Chess, whether it was invented in India in the sixth century AD or earlier in China, is proving a 21st-century success in Scotland.
An innovative project to bring the game to Aberdeen’s primary schools is now being copied throughout Scotland and has been boosted by sponsorship, which will enable its expansion.
The chess project began as a pilot five years ago to help improve young people’s social and academic skills and has since grown to such an extent that Aberdeen now has the most comprehensive schools chess package in the UK.
The £8500 sponsorship will allow the creation of a national schools chess network led by Aberdeen Chess Academy.
The academy, a network of after-school chess clubs, was launched in 2004 and currently involves 13 schools in areas where there has traditionally been under-achievement.
David Leslie, a lifelong chess enthusiast and the full-time chess development officer, said research carried out by Aberdeen University on behalf of the Scottish Executive had shown the project had been hugely beneficial to the youngsters’ learning abilities. It found chess coaching helped form relationships between teachers, parents and pupils which acted as a catalyst for educational development.
The rest of the article can be read here.
In an educational setting such as that in America, it’s curious how chess has not really taken hold, given the overt ‘political correctness’ sought by school districts now to restrict ‘unsupervised contact sports’ such as tag or dodgeball during recess, as is the case in liberalist america Attleboro, Massachusetts, because the games are considered ‘exclusionary’ – probably an idea of that fat selectman who got picked on as a child, or the goof who got nailed in dogeball first every game.
Nothing like bitter revenge on the youth of America…
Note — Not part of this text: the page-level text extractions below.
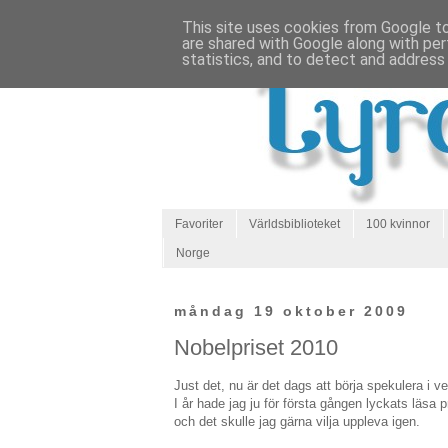
This site uses cookies from Google to 
are shared with Google along with per
statistics, and to detect and address
Favoriter
Världsbiblioteket
100 kvinnor
Norge
måndag 19 oktober 2009
Nobelpriset 2010
Just det, nu är det dags att börja spekulera i ve
I år hade jag ju för första gången lyckats läsa
och det skulle jag gärna vilja uppleva igen.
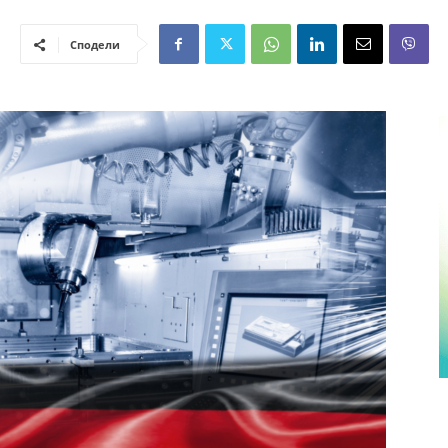
Сподели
Chess is a game that knows no social, ethnic, cultural or class boundaries. The poorest of the poor can learn to play chess and play it well. If the educational system in this country is truly trying to be ‘progressive’ and not controlling/restrictive, there should be a chess education program at every school in America.
Of course, there would probably be a row over using red pieces instead of black by native americans. Perhaps our Liberal friends can come up with a politically correct chess set?